List every line in the material below that contains the word "left". Case counts.

*** Task inputs Section Begins ***

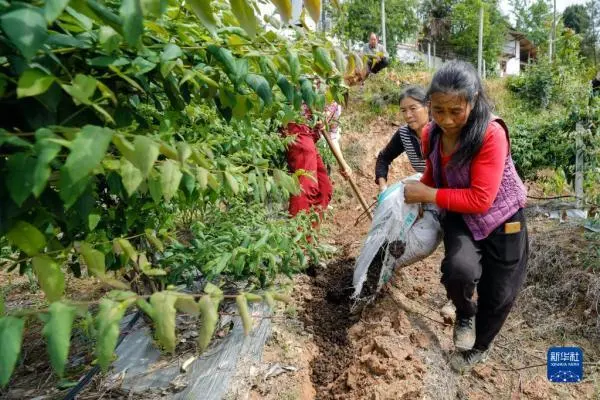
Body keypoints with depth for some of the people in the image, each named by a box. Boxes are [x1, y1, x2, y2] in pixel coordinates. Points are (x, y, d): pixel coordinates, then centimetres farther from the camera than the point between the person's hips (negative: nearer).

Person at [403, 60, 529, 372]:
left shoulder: (491, 134, -29)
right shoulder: (430, 134, -11)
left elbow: (480, 200, -30)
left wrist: (428, 194, -26)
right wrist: (416, 198, -5)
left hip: (501, 219, -3)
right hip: (460, 216, 3)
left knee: (497, 295, 10)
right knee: (459, 271, -26)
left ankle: (479, 348, 43)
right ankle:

*** Task inputs Section Ends ***

### [Your response]
left shoulder: (491, 134, -29)
left elbow: (480, 200, -30)
left wrist: (428, 194, -26)
left hip: (501, 219, -3)
left knee: (497, 295, 10)
left ankle: (479, 348, 43)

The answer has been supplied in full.